TEXT PASSAGE:
San Leon is in an advanced stage in setting up its services company structure.
A 3,000 HP drilling rig has been identified and approval processes with the Nigerian exploration and production directorate, The National Petroleum Investment Management Services (“NAPIMS”), are nearing completion for contract award.
San Leon anticipates the 3,000 HP drilling rig will form part of its services structure.
In accordance with the terms of the $174.5 million loan note instruments held by San Leon pursuant to the OML 18 assets, approximately $58 million of loan principal and interest payments are now payable to San Leon as of 1 April 2017.
The Company is confident that Midwestern Leon Petroleum Limited (“MLPL”) will meet its obligation upon receipt of dividends from Eroton. However, as outlined in the Admission Document, San Leon has guarantees and a share pledge in place pursuant to which certain parties, provided security for the first interest and capital repayment occurring on or before 1 October 2017 if MLPL remained in default at that time.
The Reserves Based Lending (“RBL”) conditions required for the payment of dividends by Eroton have been met, with the exception of satisfying the Debt Service Reserve Account (“DSRA”) and the filing of the Eroton 2016 audited financial accounts. As advised on 30 December 2016, and as continues to be the case, Eroton awaits repayment of the majority of NNPC’s historic operational expenditure and capital expenditure cash calls from 2015 and 2016. Encouragingly, NNPC has recommenced paying its 2017 cash calls promptly from January 2017, and continues to do so, whilst the Company has also been advised that discussions regarding the payment of the outstanding operational expenditure and capital expenditure cash calls are also progressing.
To date San Leon has received $5 million from its Nigerian partners.
Company profits from Nigeria will be derived from OML 18 and the activities undertaken by Eroton. Subsequent payment of dividends by Eroton, and receipt by MLPL, will be used to pay the principal and interest due on the loan notes, and to pay dividends to San Leon. Accordingly, as previously outlined, whilst the delay in shareholder distributions from Eroton and the lower than anticipated recent production is expected to reduce San Leon’s cash receipts, the majority of expected Company profits from Nigeria until the end of 2018 come from the aforementioned loan note interest receivable, with a minority of the profit derived from the Company’s equity position in OML 18.

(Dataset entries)

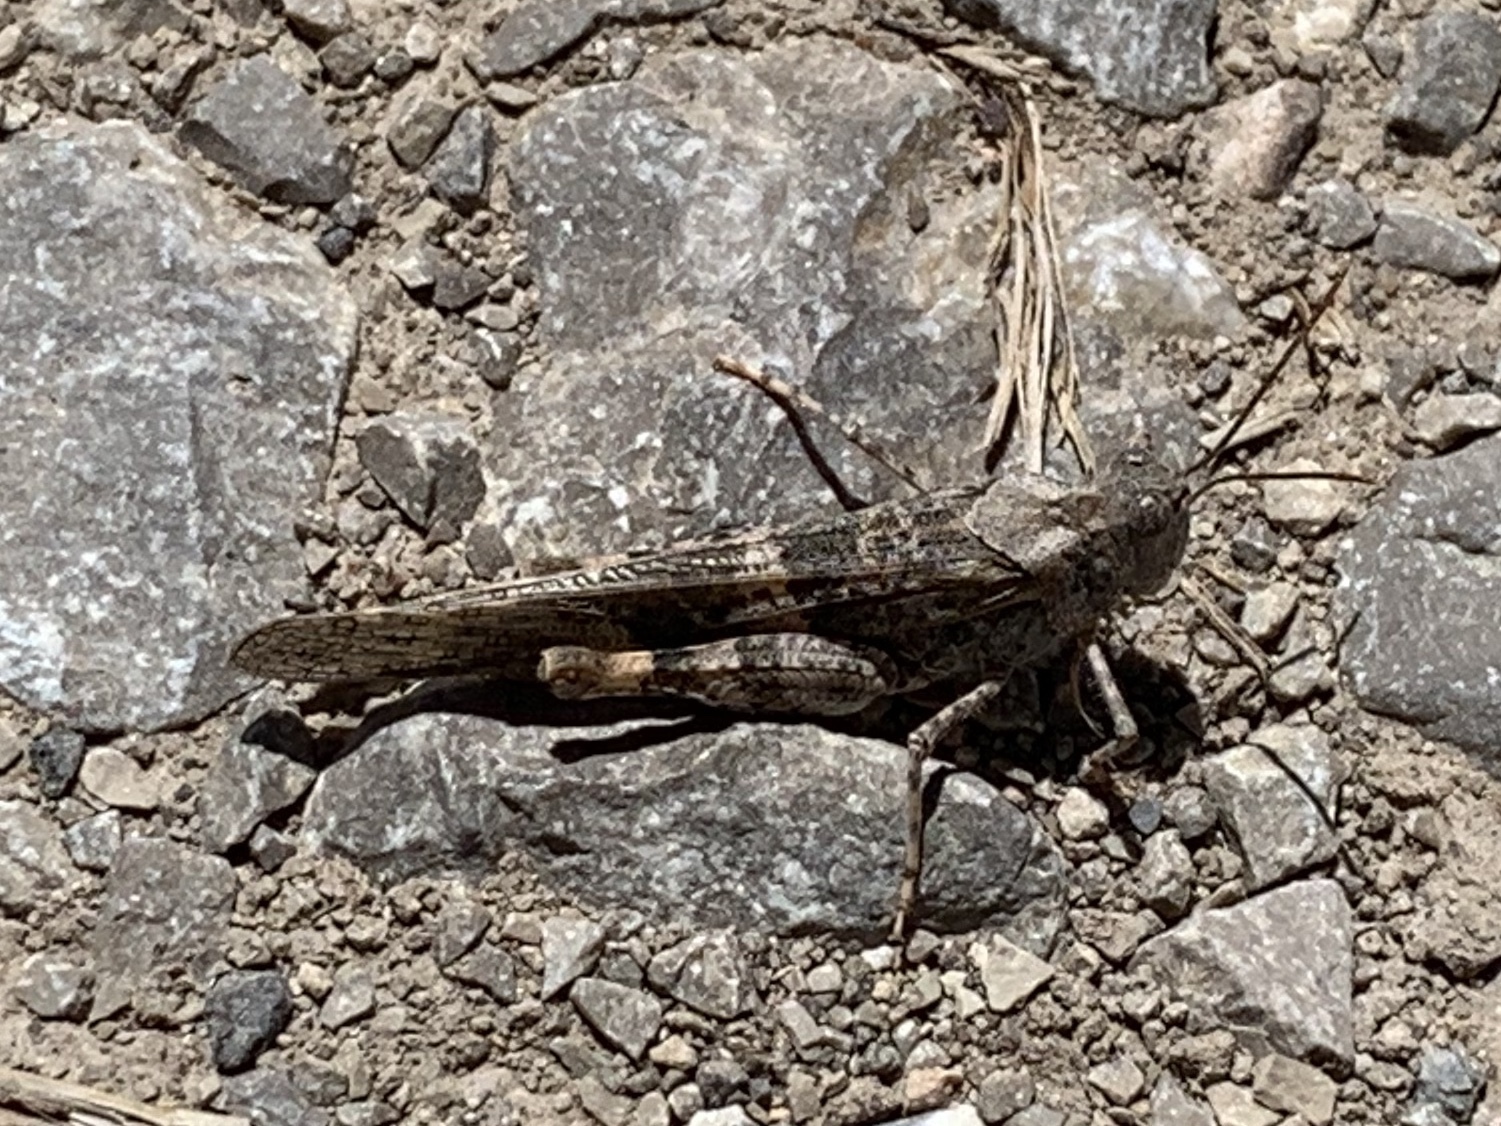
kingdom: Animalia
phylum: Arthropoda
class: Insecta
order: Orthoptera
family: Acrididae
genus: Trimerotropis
==
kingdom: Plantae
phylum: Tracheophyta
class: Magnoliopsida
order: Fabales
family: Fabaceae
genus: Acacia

INSTRUCTIONS:
a - Copy the San Leon update word for word, starting with "To date San" and going on through "position in OML 18.".
b - According to the San Leon update, how much has San Leon received from its Nigerian partners to date?
Rely only on the San Leon update, not on the lines.

OUTPUTS IN ORDER:
a -
To date San Leon has received $5 million from its Nigerian partners.
Company profits from Nigeria will be derived from OML 18 and the activities undertaken by Eroton. Subsequent payment of dividends by Eroton, and receipt by MLPL, will be used to pay the principal and interest due on the loan notes, and to pay dividends to San Leon. Accordingly, as previously outlined, whilst the delay in shareholder distributions from Eroton and the lower than anticipated recent production is expected to reduce San Leon’s cash receipts, the majority of expected Company profits from Nigeria until the end of 2018 come from the aforementioned loan note interest receivable, with a minority of the profit derived from the Company’s equity position in OML 18.

b - $5 million.